NSA To Use Cloud Model For Intelligence Analysis 41
Hugh Pickens writes "Information Week reports that the National Security Agency is taking a cloud computing approach in developing a new collaborative intelligence gathering system that will link disparate intelligence databases geographically distributed in data centers around the country. The system will house streaming data, unstructured text, large files, and other forms of intelligence data, and analysts will be able to add metadata and tags that, among other things, designate how securely information is to be handled and how widely it gets disseminated. For end users, the system will come with search, discovery, collaboration, correlation, and analysis tools. The intelligence agency is using the Hadoop file system, an implementation of Google's MapReduce parallel processing system, to make it easier to 'rapidly reconfigure data' and for Hadoop's ability to scale. The NSA's decision to use cloud computing technologies isn't about cutting costs or seeking innovation for innovation's sake; rather, cloud computing is seen as a way to enable new scenarios and unprecedented scalability. 'The object is to do things that were essentially impossible before,' says Randy Garrett, director of technology for NSA's integrated intelligence program."

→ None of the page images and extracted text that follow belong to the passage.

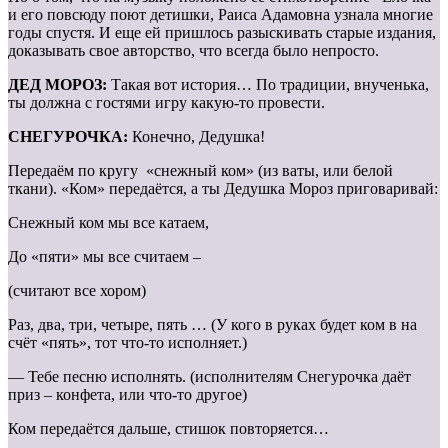
и его повсюду поют детишки, Раиса Адамовна узнала многие
годы спустя. И еще ей пришлось разыскивать старые издания,
доказывать свое авторство, что всегда было непросто.
ДЕД МОРОЗ:
Такая вот история… По традиции, внученька,
ты должна с гостями игру какую-то провести.
СНЕГУРОЧКА:
Конечно, Дедушка!
Передаём по кругу «снежный ком» (из ваты, или белой
ткани). «Ком» передаётся, а ты Дедушка Мороз приговаривай:
Снежный ком мы все катаем,
До «пяти» мы все считаем –
(считают все хором)
Раз, два, три, четыре, пять … (У кого в руках будет ком в на
счёт «пять», тот что-то исполняет.)
— Тебе песню исполнять. (исполнителям Снегурочка даёт
приз – конфета, или что-то другое)
Ком передаётся дальше, стишок повторяется…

The Stasi, revisited . . . (Score:1, Informative)
. . . the Stasi http://en.wikipedia.org/wiki/Stasi [wikipedia.org] , the former East Germany's secret police, ended up collecting so much information on folks, that they couldn't process it all.
From the Wikipedia article: "When informants were included, the Stasi had one spy per 66 citizens of East Germany.[8] When part-time informer adults were included, the figures reach approximately one spy per 6.5 citizens."
Yo.
I guess the NSA thinks that they can do better than the Stasi with brute force computing power.